I was asked to make a vessel for her mother’s ashes. There was never any question that I would make one. It was an honor. A privilege to be a part of this last journey. I had known her mother all my life. She had cared for me as a child. She was my neighbor. And throughout my career as a Potter, she had been a great supporter of my work. Her daughter told me there was never any question that she wanted me to make this vessel. She was confident that whatever I made would be reflective of her mom. I may have physically crafted this vessel but it’s design came from her spirit watching over the entire process. I was completely unaware of this while making the piece. It flowed together over the days and when I finished and really looked at it for the first time, I knew she had been with me all along . A girl who always had sand in her shoes and a seashell in her pocket.
“”I am made of Potter’s thoughts. When I break, I will be gone.” John Neis, Potter, Pennsylvania 1785-1867
I love this quote. I have it hanging up in my studio. It gives me a pause each time I read it. What are my thoughts? What am I thinking each time I make a piece? Do my hands translate them into the piece? When the pot breaks will my thoughts be gone? Where? I think my hands have memory. Memories of every pot I have ever made go into each successive piece. So as long as I am making pottery, my thoughts remain.

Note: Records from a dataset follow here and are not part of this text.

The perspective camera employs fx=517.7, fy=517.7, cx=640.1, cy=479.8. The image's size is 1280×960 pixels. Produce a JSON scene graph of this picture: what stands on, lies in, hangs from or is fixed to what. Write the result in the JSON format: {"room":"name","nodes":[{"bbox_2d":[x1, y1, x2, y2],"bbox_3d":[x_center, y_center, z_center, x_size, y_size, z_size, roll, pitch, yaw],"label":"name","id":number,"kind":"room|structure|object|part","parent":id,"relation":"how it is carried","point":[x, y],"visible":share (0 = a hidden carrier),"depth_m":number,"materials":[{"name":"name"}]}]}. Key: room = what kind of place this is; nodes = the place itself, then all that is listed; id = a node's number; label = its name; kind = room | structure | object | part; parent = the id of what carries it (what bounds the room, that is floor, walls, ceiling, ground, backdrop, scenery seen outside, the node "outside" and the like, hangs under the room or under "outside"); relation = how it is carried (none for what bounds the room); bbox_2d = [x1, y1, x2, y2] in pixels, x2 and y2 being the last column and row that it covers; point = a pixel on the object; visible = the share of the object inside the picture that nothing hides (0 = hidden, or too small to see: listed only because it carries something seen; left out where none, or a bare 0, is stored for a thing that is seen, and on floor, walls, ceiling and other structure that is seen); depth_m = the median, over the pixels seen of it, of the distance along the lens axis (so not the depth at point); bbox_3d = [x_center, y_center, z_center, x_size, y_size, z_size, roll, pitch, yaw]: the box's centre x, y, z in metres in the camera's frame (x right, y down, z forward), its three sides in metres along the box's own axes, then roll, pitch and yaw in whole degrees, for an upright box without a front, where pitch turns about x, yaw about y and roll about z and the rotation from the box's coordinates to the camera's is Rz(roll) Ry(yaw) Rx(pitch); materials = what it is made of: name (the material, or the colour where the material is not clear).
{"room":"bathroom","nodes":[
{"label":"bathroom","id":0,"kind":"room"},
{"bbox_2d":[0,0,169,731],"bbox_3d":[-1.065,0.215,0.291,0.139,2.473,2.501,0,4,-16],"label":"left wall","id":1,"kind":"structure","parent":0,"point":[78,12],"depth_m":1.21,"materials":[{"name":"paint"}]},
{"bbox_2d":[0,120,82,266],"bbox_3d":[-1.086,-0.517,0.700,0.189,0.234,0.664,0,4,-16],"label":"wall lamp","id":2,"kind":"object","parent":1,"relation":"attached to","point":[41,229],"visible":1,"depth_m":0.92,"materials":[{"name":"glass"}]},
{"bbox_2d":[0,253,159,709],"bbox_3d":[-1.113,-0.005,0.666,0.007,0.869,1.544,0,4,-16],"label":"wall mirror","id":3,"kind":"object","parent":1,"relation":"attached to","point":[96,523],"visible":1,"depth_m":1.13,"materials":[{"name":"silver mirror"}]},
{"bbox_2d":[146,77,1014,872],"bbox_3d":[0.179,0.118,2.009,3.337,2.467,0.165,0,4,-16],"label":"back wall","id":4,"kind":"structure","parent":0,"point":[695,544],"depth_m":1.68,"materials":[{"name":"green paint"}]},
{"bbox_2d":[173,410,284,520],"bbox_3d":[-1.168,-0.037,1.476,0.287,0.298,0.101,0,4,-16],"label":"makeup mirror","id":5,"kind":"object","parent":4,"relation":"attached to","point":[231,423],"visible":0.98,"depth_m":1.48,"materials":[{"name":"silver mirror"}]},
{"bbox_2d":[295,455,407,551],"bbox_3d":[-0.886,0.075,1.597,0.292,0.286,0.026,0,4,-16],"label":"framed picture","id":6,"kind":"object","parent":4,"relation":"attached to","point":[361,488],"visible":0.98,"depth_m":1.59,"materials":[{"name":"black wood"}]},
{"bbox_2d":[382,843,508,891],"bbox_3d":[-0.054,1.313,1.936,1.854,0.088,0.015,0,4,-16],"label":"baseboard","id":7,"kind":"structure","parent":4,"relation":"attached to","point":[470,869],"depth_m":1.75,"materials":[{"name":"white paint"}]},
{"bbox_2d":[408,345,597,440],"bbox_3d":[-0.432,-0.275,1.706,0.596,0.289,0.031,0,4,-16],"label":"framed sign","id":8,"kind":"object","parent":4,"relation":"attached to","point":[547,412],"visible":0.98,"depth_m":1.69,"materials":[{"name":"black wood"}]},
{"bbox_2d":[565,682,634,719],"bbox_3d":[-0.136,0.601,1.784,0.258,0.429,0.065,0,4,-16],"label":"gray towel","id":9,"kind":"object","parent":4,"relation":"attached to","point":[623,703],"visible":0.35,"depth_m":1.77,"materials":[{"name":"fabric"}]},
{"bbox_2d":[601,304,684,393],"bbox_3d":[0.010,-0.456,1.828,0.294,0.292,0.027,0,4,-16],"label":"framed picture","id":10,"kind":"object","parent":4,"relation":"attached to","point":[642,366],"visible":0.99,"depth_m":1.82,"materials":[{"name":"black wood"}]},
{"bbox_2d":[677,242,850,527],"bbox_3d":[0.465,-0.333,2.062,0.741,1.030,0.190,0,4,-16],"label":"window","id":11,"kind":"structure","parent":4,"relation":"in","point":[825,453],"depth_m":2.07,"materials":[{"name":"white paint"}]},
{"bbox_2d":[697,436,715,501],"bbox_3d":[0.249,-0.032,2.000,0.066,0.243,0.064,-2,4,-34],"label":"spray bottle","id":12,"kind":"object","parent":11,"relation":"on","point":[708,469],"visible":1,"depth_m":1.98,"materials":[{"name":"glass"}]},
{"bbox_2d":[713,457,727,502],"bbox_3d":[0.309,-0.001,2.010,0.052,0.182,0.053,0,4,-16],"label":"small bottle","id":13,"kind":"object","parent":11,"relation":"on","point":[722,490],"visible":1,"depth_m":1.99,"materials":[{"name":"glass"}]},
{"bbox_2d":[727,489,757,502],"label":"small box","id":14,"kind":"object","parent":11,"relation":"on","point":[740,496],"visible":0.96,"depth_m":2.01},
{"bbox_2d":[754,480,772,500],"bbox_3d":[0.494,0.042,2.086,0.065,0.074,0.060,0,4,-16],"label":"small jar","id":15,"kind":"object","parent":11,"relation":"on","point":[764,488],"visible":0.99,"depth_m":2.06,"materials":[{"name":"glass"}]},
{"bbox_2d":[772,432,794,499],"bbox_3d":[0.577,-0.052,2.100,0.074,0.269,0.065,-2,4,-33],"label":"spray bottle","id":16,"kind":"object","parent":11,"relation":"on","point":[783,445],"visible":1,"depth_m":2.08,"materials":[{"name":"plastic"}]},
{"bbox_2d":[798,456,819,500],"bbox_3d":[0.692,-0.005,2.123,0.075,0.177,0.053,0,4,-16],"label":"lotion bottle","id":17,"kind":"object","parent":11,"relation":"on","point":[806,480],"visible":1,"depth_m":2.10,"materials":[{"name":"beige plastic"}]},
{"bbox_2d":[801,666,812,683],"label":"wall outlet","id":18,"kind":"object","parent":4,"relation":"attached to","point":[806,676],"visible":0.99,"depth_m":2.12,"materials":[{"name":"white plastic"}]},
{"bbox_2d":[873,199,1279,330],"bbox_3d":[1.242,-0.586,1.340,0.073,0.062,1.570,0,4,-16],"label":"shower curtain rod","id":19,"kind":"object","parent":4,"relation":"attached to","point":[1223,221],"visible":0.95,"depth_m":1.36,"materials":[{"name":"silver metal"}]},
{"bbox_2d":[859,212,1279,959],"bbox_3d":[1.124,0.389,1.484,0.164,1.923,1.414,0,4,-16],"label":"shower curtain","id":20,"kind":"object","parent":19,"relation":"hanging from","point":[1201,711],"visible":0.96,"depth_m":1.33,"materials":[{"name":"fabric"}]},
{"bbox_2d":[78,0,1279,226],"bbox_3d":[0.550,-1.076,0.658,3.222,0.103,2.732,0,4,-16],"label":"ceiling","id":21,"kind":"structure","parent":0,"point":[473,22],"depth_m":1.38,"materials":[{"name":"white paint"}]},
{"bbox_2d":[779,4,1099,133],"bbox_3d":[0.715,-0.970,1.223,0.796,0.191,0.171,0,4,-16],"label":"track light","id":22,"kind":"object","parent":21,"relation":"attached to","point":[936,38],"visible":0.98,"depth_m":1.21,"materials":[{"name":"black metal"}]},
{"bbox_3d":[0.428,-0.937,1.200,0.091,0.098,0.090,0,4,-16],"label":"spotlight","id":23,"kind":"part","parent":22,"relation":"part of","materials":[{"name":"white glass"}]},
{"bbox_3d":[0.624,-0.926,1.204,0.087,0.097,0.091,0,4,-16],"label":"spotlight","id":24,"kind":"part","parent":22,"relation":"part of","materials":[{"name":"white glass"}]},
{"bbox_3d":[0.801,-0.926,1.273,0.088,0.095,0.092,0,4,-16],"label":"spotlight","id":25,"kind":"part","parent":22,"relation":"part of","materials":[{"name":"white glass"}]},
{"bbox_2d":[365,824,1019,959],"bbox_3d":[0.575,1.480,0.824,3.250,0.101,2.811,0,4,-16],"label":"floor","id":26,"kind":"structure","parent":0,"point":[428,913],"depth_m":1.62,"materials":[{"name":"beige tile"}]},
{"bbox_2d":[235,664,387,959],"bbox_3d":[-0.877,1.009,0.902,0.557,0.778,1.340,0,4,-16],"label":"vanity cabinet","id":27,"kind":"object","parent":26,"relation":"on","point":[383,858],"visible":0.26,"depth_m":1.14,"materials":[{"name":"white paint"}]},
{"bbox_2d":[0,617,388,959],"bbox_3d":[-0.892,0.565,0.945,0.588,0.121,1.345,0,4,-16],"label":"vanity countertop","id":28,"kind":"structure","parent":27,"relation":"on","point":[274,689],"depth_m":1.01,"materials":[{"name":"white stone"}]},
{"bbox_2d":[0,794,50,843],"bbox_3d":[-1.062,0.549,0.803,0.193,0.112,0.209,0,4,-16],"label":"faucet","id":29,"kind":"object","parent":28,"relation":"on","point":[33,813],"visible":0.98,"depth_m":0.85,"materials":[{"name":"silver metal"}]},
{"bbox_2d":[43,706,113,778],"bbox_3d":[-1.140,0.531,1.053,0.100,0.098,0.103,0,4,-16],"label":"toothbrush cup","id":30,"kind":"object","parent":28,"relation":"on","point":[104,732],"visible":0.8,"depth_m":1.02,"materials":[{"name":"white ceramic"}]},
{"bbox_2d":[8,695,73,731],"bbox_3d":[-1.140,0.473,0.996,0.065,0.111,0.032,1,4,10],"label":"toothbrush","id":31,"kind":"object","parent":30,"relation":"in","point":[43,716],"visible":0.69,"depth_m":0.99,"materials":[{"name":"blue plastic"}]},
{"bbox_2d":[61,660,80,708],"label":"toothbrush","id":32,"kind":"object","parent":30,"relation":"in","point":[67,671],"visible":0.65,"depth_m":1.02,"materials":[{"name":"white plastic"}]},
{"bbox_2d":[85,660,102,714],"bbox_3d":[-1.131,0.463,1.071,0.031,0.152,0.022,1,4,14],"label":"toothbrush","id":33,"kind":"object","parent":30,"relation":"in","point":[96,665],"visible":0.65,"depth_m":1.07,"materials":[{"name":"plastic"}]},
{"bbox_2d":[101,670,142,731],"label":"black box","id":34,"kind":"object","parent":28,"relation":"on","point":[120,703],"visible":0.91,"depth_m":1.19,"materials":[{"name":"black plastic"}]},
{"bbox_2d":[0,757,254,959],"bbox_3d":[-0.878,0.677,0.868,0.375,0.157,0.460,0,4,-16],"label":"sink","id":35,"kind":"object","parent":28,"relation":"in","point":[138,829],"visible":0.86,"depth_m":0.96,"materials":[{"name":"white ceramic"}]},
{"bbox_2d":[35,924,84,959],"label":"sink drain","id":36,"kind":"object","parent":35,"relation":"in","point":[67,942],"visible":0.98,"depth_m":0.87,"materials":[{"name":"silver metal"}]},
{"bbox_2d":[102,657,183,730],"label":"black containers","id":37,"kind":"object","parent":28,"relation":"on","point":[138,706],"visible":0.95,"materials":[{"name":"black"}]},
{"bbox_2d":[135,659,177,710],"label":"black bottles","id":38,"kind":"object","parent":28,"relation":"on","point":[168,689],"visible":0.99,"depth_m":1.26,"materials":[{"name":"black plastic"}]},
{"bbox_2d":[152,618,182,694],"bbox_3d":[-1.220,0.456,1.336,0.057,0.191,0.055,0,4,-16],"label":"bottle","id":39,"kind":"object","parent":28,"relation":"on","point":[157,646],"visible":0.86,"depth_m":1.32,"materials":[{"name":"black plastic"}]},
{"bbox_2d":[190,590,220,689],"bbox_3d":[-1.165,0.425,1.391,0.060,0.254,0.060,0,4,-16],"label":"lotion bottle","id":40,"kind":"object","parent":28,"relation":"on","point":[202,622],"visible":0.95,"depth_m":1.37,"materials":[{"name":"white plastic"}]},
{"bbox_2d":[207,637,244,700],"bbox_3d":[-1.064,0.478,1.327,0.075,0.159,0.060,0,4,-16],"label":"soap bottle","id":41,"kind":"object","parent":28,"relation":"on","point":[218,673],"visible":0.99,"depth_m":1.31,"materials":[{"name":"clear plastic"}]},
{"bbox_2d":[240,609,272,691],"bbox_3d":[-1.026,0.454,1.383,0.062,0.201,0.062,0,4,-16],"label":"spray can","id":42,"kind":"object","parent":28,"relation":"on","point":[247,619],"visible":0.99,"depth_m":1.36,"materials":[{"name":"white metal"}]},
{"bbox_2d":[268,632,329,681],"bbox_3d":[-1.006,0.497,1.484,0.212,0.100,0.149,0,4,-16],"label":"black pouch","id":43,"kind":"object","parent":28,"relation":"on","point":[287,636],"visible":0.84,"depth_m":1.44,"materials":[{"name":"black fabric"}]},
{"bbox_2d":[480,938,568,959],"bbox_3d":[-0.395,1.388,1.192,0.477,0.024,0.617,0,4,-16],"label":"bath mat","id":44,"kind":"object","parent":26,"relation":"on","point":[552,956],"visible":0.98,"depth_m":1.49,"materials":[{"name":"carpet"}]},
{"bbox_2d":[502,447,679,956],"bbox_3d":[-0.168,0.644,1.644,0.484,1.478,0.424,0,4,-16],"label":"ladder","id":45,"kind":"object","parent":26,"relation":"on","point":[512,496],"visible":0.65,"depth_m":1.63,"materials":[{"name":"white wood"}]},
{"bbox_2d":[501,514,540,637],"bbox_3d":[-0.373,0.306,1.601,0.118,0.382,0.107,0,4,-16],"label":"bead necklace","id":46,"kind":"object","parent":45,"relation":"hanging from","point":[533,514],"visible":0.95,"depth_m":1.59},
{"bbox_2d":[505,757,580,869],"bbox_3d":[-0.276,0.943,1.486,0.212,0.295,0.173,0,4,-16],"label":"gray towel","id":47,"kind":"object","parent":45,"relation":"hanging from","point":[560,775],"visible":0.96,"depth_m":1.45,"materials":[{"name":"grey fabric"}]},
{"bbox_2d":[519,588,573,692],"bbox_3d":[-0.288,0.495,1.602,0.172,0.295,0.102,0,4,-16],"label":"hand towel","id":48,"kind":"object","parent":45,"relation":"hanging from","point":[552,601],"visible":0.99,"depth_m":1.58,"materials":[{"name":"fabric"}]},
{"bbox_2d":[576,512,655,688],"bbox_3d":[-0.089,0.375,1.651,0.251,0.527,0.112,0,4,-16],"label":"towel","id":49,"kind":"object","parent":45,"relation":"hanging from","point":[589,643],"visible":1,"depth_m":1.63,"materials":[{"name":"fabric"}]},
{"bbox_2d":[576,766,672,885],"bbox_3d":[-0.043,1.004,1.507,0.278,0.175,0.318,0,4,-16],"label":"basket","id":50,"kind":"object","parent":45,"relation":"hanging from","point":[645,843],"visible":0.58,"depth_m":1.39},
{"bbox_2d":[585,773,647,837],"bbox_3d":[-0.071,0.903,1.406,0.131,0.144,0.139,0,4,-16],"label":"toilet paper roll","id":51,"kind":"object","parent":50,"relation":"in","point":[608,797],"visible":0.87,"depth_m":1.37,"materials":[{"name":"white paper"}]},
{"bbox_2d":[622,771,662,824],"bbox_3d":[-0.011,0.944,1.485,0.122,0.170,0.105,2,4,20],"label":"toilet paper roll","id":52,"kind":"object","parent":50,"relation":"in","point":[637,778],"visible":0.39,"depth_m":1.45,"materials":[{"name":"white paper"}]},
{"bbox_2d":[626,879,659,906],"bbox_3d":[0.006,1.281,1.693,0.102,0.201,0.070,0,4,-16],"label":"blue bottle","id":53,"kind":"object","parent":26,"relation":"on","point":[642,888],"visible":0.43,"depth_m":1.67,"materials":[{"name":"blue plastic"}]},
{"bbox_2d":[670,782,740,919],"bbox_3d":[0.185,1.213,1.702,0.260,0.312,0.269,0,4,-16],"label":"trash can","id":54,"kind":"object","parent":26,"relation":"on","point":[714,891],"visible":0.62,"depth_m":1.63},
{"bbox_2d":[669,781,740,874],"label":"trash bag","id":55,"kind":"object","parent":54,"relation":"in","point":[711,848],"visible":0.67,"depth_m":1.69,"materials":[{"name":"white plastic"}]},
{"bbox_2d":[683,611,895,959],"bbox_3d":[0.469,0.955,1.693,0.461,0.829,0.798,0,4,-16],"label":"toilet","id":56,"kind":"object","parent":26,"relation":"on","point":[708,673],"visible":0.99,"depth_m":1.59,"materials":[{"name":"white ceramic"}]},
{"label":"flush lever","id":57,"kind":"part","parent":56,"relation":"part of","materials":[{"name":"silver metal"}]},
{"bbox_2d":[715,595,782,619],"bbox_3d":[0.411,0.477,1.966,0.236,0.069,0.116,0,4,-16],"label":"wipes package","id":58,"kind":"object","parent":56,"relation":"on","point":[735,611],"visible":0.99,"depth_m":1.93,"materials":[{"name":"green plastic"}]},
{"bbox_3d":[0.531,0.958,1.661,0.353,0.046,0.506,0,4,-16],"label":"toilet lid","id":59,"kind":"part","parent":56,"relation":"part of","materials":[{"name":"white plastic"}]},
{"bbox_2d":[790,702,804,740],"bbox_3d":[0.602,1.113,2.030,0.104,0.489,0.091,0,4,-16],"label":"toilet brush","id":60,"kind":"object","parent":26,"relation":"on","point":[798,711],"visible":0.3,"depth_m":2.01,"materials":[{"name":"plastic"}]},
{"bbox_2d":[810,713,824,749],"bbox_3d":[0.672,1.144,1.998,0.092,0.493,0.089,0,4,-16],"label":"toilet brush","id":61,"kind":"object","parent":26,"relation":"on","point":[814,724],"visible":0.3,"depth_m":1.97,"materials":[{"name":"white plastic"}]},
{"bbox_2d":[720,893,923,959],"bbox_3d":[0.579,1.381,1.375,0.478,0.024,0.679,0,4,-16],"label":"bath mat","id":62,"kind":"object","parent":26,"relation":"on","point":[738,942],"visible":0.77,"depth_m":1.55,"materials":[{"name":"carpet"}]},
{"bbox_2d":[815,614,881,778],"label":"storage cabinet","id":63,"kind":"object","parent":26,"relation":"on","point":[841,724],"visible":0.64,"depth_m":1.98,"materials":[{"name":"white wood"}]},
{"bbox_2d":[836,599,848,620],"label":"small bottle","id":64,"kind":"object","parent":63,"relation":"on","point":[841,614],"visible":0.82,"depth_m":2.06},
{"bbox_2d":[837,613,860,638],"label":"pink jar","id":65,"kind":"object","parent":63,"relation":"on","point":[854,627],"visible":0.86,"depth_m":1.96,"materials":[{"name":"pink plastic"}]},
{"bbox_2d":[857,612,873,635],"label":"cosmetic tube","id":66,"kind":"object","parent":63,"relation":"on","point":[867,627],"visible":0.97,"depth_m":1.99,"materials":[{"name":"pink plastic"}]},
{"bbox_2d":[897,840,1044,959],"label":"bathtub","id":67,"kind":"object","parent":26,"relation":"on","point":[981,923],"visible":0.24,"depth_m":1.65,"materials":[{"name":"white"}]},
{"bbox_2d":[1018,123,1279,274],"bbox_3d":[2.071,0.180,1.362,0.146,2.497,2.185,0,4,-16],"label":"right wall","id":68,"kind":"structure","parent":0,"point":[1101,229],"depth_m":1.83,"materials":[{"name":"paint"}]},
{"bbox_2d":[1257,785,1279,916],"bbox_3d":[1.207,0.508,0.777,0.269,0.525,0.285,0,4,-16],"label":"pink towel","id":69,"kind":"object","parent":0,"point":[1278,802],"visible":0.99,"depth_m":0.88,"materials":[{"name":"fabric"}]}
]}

I just wanna be a mermaid! No more bad hair days because there would be no frizz under water. And think how light one would feel being buoyant. You wouldn’t have to figure out what to wear every day. No uncomfortable undergarments. Need I say more?
As Juno leaves Neptune arrived! I am wondering how the Snowy Owl out on Sandy Neck has faired. I could not stop thinking about him/her as the storm raged once more. I’m huddling in my studio as the wind howls and the snow flies by. I hope the Owl is hunkered down out there. Perhaps it feels more at home in this weather than I do!